What are my choices for professional help in my divorce?

All divorces involve decisions and choices. Which solicitors will assist you, and how you will utilise their help, are decisions that can powerfully affect whether your divorce moves forward smoothly or not.

Some couples resolve all their divorce issues without any professional assistance at all, although all are advised to seek legal advice. On the other end of the spectrum, some couples engage in protracted courtroom battles that cost dearly in emotional and financial resources and can take considerable time to complete. Most people find their needs fall between these extremes.

Below are the choices for obtaining professional legal services in divorce that are available today. The list moves from choices involving the least degree of professional intervention, and the most privacy and client control, to choices involving greater professional intervention and the least privacy and control.

Mediation:

A single neutral person, who may be a lawyer, or simply a mediator,acts as the mediator for the couple.
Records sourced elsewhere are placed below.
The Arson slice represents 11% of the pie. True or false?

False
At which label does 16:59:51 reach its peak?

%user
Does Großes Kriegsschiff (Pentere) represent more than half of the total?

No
The mediator helps the couple reach agreement, but does not give individual legal advice.


Collaborative Law:

Each person retains his or her own trained collaborative lawyer to advise and assist in negotiating an agreement on all issues. All negotiations take place in "four-way" settlement meetings that both clients and both lawyers attend. The lawyers cannot go to court or threaten to go to court. Settlement is the only agenda. If either client goes to court, both collaborative lawyers aredisqualified from further participation. Each client has built-in legal advice and advocacy during negotiations, and each lawyer's job includes guiding the client towards reasonable resolutions. The legal advice is an integral part of the process, but all the decisions are made by the clients. The lawyers generally prepare and process all papers required for the divorce.
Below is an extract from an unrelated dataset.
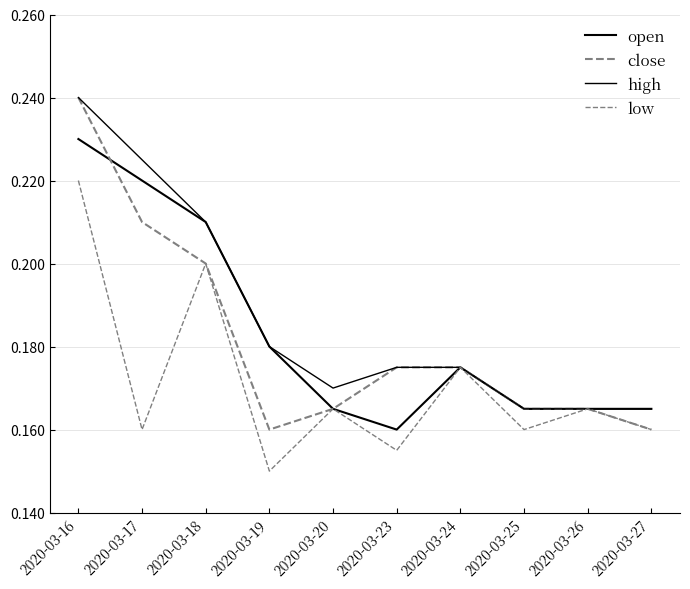

Rank the series by their maximum value, from lowest to highest.

low, open, close, high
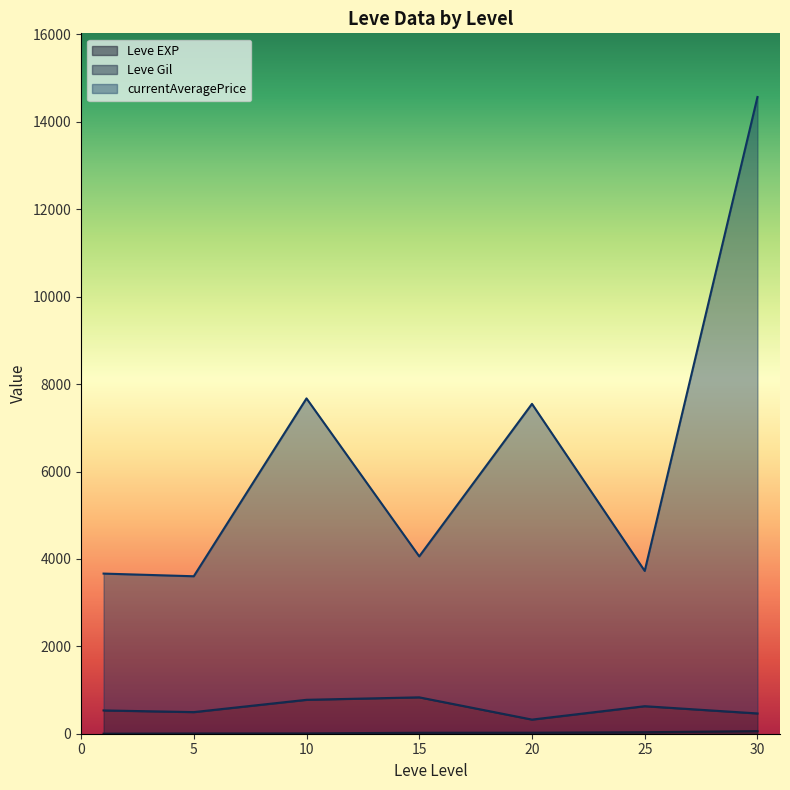

What is the lowest value of the Leve EXP series?

1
Conventional Representation:

Each person hires a lawyer. The lawyers may be good at settling cases, in which case they work towards that goal at the same time that they prepare the case for the possibility of a court hearing. The pacing and objectives of the legal representation tend to be dictated by what happens in court. Cases handled this way generally involve higher legal fees, and take longer to complete than collaborative law cases or mediated cases. The risk of a high conflict divorce is higher than with mediation or collaborative law.
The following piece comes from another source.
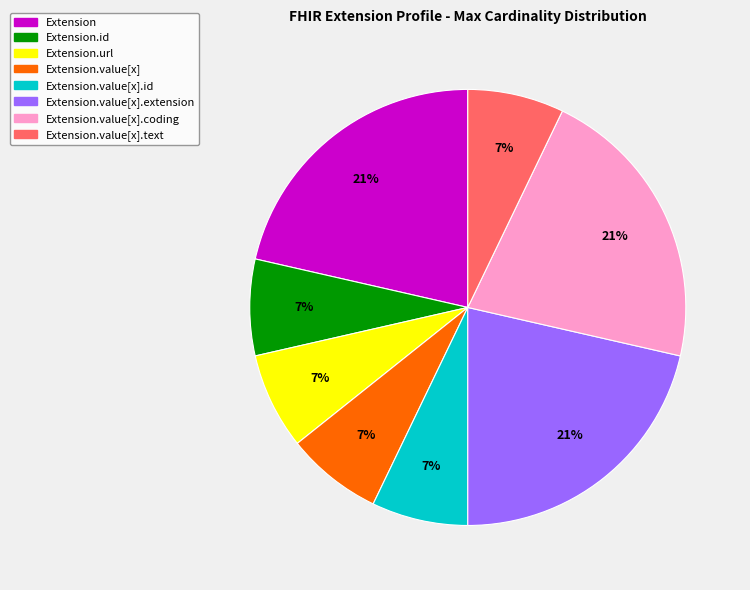

Is there a majority slice in this chart?

No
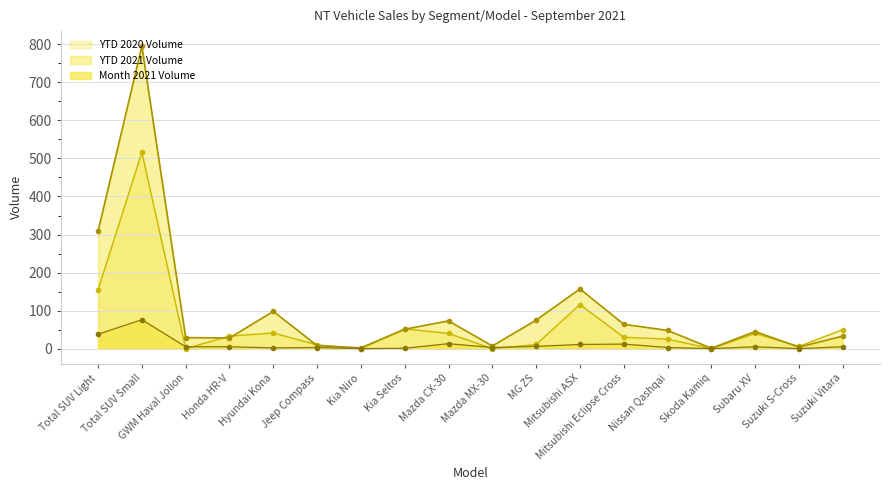

What position from the left is Hyundai Kona?

5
One or both parties may be motivated primarily by strong emotion(fear, anger, guilt etc) and as a consequence the parties take extreme, black and white positions and look to the courts for revenge or validation. Reasonable accommodations are not made. This is the costliest form of dispute resolution, emotionally and financially. It is always destructive for the children involved. Such cases can drag on for many years. Few clients report satisfaction with the outcome of cases handled this way, regardless of who won.